Monsieur le Président,
- Madame,
- Vos hôtes français sont très heureux de vous recevoir ici et de recevoir avec vous des personnalités finlandaises qui ont bien voulu se joindre à nous.
- Rares sont les occasions pour nos deux pays de se rencontrer et de se confronter de cette manière. Visite d'Etat, mais en même temps, occasion d'échanger des points de vue personnels, d'approfondir les débats, de s'informer mutuellement. Déjà, il y a quelque temps, sur la route du Japon, nous étions convenus de nous voir au passage chez vous et vous aviez bien voulu venir jusqu'à l'aéroport où nous avions fait connaissance.
- Plus récemment, à l'Organisation des Nations unies `ONU`, nous avons pu de nouveau prendre rendez-vous et continuer cet échange, engagé l'année précédente, et qui se trouve cette fois-ci - dans des circonstances plus solennelles mais aussi pour un temps plus long - qui nous permettent de parler, et de nos intérêts et des affaires du monde.
- J'ai voulu dire ce matin, lors de votre arrivée de quelle façon nous considérions votre pays. J'ai résumé mon propos en deux termes : courage et sagesse.

**********

## CONSIGNE DÉTAILLÉE
Poursuivez l'allocution de bienvenue prononcée lors de cette visite d'État, à partir de sa dernière phrase.

## ENTRÉES RÉPERTORIÉES
**********

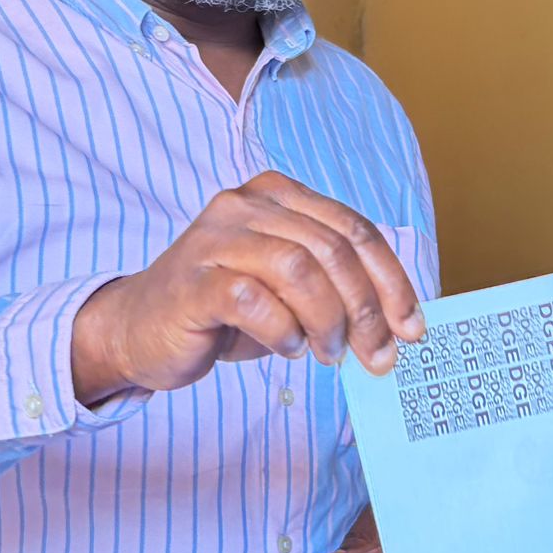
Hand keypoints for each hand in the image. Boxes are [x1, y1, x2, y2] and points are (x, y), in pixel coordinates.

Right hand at [70, 172, 424, 403]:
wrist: (140, 329)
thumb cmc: (224, 311)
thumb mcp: (291, 290)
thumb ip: (336, 288)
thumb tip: (398, 322)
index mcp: (279, 196)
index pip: (356, 230)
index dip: (392, 281)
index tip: (412, 328)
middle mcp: (246, 206)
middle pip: (334, 249)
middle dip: (367, 309)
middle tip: (377, 355)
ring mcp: (215, 239)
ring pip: (298, 267)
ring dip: (327, 320)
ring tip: (327, 353)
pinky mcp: (193, 280)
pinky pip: (252, 299)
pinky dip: (282, 330)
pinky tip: (286, 348)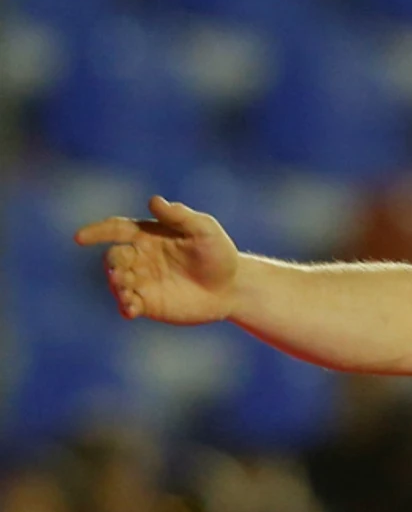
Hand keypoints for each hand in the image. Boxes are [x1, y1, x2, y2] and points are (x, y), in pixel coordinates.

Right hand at [75, 196, 241, 324]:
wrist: (232, 288)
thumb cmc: (219, 254)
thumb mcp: (205, 231)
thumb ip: (180, 216)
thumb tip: (153, 200)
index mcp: (148, 235)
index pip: (116, 230)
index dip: (97, 232)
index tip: (80, 238)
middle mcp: (140, 257)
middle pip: (114, 257)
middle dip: (113, 263)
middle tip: (121, 270)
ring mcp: (142, 281)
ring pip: (117, 281)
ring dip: (116, 284)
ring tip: (126, 288)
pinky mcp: (148, 303)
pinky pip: (128, 304)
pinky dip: (125, 306)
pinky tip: (131, 310)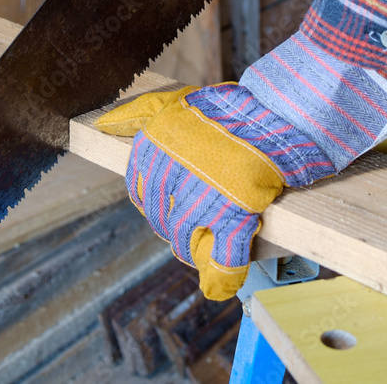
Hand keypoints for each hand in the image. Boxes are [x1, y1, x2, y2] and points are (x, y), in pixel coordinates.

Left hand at [94, 33, 386, 300]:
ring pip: (186, 236)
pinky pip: (223, 254)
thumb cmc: (232, 107)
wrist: (281, 109)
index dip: (157, 200)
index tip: (173, 201)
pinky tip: (220, 284)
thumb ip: (140, 113)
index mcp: (155, 146)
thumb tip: (105, 122)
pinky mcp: (235, 212)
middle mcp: (172, 171)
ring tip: (204, 248)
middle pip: (162, 215)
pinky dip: (222, 274)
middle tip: (193, 224)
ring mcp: (202, 195)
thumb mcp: (177, 102)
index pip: (143, 188)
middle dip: (175, 224)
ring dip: (193, 248)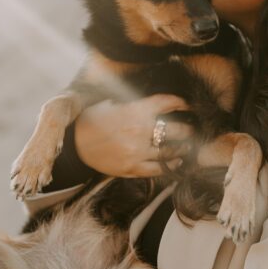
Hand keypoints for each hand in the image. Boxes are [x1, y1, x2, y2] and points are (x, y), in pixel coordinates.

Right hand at [74, 95, 193, 177]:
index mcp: (135, 110)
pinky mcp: (133, 168)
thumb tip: (153, 99)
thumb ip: (134, 102)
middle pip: (176, 130)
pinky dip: (171, 165)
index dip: (181, 103)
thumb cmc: (93, 120)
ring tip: (187, 146)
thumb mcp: (111, 102)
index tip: (187, 105)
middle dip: (187, 129)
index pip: (167, 103)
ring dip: (182, 148)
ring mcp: (137, 151)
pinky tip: (177, 162)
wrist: (75, 144)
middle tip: (192, 129)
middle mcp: (139, 130)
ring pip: (170, 151)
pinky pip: (159, 169)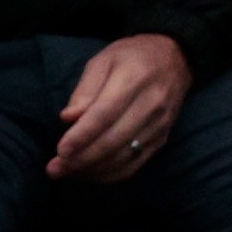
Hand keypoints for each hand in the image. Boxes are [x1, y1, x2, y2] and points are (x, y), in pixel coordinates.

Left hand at [50, 32, 192, 182]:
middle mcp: (151, 104)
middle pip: (113, 140)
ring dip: (92, 170)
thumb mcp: (103, 60)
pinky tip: (90, 173)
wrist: (176, 59)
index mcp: (134, 78)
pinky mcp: (162, 139)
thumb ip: (85, 90)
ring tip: (66, 172)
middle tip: (55, 168)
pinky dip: (109, 174)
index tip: (61, 150)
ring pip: (123, 157)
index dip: (82, 135)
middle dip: (81, 159)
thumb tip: (68, 118)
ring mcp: (160, 125)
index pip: (105, 114)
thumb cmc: (132, 57)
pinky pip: (134, 165)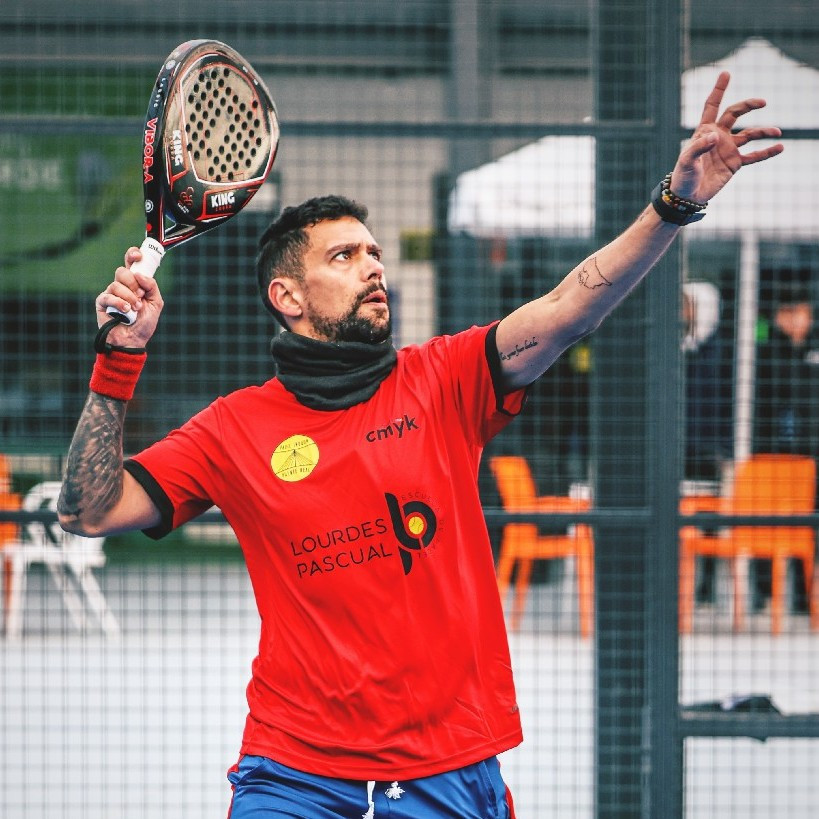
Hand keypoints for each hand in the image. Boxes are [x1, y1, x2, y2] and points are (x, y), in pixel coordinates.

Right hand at [94, 247, 163, 347]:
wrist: (133, 341)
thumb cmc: (144, 324)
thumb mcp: (156, 303)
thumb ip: (152, 287)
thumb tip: (140, 274)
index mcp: (135, 283)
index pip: (131, 263)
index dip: (132, 255)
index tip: (138, 256)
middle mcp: (122, 286)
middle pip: (122, 271)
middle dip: (133, 284)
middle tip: (140, 296)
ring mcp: (111, 293)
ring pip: (117, 284)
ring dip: (129, 297)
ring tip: (135, 309)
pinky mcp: (101, 303)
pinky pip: (108, 296)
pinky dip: (119, 303)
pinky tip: (125, 311)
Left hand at [670, 71, 782, 203]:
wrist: (687, 196)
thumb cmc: (682, 176)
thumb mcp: (687, 161)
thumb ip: (699, 147)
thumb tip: (716, 137)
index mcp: (704, 131)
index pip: (712, 106)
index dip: (718, 90)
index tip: (726, 74)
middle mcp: (718, 136)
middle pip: (734, 114)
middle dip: (748, 106)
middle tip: (762, 102)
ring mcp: (728, 149)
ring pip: (749, 135)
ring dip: (763, 132)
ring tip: (777, 132)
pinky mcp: (735, 163)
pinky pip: (754, 156)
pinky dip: (766, 152)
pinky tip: (779, 148)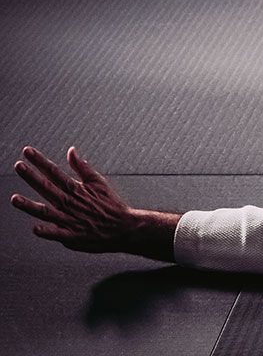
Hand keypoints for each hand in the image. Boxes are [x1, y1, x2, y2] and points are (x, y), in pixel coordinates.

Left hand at [11, 146, 176, 259]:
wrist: (122, 227)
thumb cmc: (110, 204)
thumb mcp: (98, 181)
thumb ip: (82, 167)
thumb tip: (71, 151)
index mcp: (76, 189)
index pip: (54, 171)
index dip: (40, 161)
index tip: (28, 152)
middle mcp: (70, 203)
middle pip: (47, 187)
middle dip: (31, 176)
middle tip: (18, 166)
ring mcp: (69, 219)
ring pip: (46, 211)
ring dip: (29, 205)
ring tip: (14, 199)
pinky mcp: (71, 236)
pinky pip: (57, 233)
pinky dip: (47, 230)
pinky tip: (35, 228)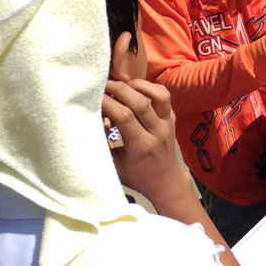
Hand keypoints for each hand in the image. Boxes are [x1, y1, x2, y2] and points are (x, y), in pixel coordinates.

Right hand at [102, 79, 191, 204]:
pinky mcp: (172, 117)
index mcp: (141, 146)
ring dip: (138, 85)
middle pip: (140, 102)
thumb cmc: (136, 175)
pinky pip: (164, 96)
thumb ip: (103, 143)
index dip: (107, 103)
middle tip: (103, 85)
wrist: (166, 180)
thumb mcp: (114, 165)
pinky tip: (135, 89)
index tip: (93, 97)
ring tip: (121, 85)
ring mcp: (168, 123)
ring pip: (159, 94)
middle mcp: (158, 132)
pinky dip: (150, 87)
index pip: (124, 116)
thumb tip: (94, 118)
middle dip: (118, 89)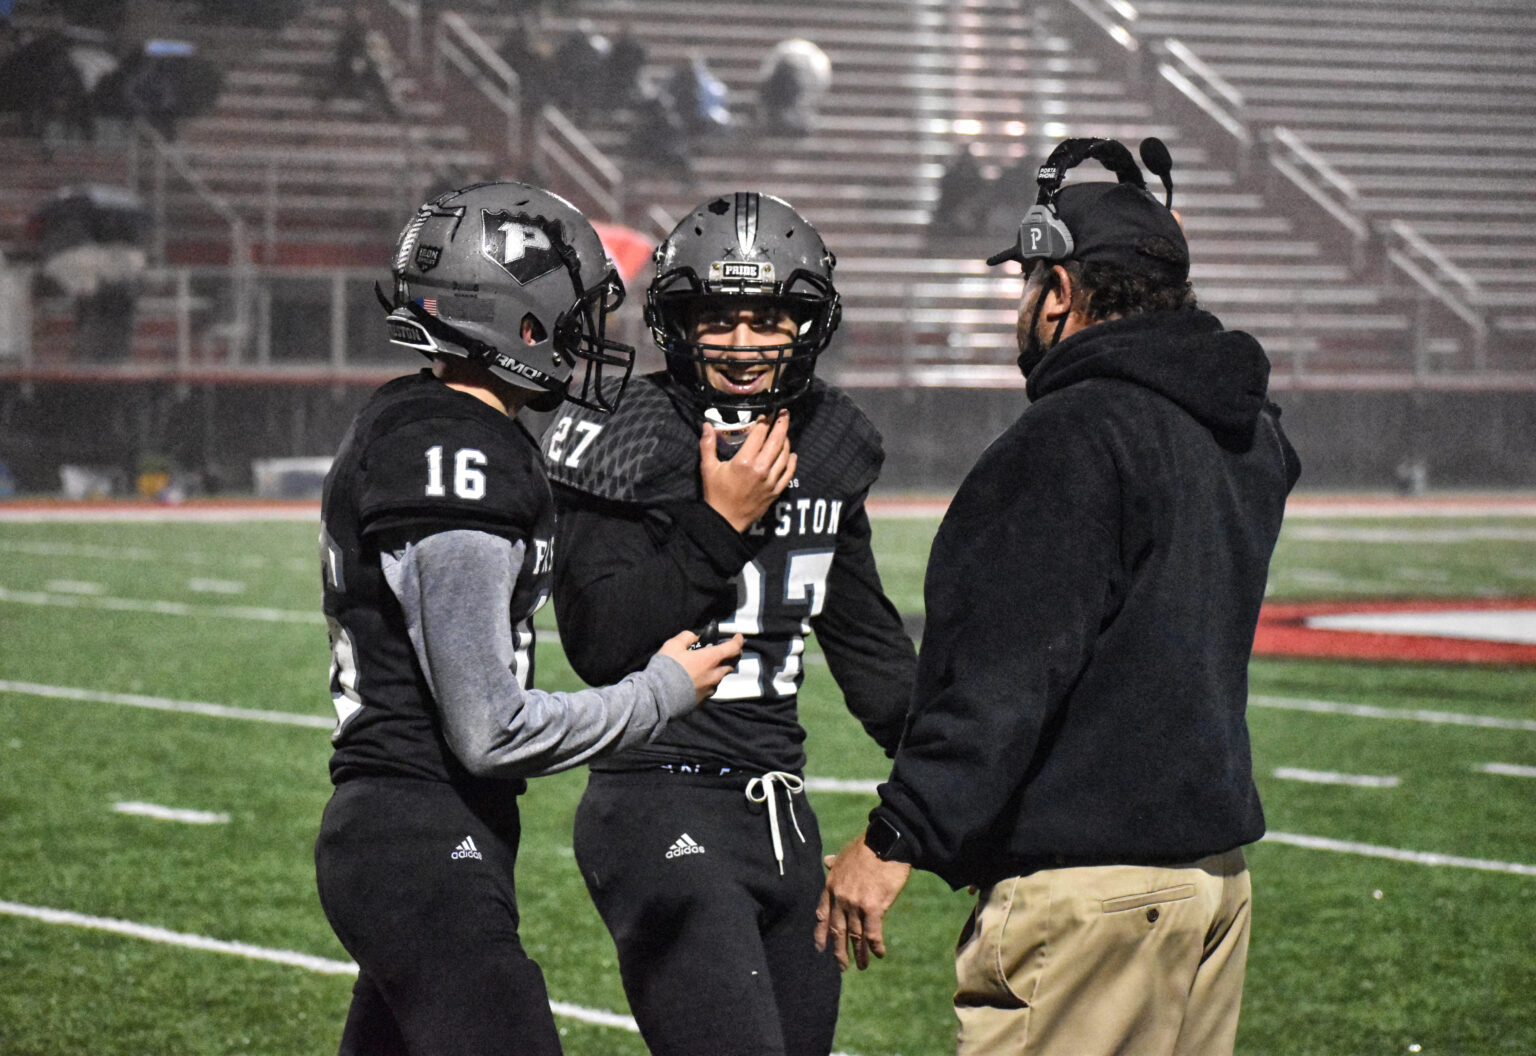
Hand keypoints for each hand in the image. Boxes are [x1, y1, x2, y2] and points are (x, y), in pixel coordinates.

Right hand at [657, 630, 744, 703]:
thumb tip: (694, 636)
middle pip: (731, 664)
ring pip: (721, 677)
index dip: (738, 641)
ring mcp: (710, 689)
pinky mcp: (703, 701)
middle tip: (727, 650)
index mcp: (711, 659)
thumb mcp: (673, 645)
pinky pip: (711, 689)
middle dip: (732, 656)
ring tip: (708, 665)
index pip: (733, 648)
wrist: (659, 698)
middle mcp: (715, 675)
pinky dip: (709, 682)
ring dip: (719, 669)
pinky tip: (698, 680)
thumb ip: (687, 637)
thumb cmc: (667, 669)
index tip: (739, 637)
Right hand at [700, 411, 796, 531]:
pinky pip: (788, 472)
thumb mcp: (708, 468)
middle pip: (777, 440)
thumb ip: (708, 445)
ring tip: (784, 433)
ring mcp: (770, 480)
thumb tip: (706, 425)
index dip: (764, 422)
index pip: (759, 434)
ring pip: (785, 455)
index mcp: (744, 461)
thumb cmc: (715, 494)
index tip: (766, 414)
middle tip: (785, 413)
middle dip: (782, 424)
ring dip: (786, 441)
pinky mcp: (775, 491)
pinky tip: (792, 454)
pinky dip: (792, 461)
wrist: (725, 521)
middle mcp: (761, 468)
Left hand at [815, 834, 911, 970]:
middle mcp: (840, 897)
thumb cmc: (867, 846)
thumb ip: (836, 863)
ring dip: (859, 953)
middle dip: (838, 951)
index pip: (822, 914)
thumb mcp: (845, 854)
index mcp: (832, 885)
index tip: (820, 948)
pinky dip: (875, 946)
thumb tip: (826, 860)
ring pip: (855, 935)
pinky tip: (879, 954)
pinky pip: (872, 933)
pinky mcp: (873, 907)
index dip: (821, 933)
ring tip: (862, 966)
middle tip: (841, 967)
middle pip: (837, 930)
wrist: (885, 841)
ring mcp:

**********

## ZONE DE RÉPONSE
- Je n'y reviendrai pas, sinon pour vous dire que nous sommes honorés de recevoir les représentants d'un peuple courageux qui a marqué l'histoire, qui a su affirmer sa vitalité, son identité à travers les siècles en dépit des circonstances contraires, conquérir son indépendance et voisin de l'un des deux plus puissants Etats du monde `URSS`, préserver l'essentiel, entretenir des relations cordiales et garder l'ouverture du regard, de l'esprit, des échanges sur le reste du monde.
- Cela est le résultat d'une attitude courageuse, celle qui refuse toute diminution de soi-même mais qui observe, c'est la sagesse, la réalité telle qu'elle est.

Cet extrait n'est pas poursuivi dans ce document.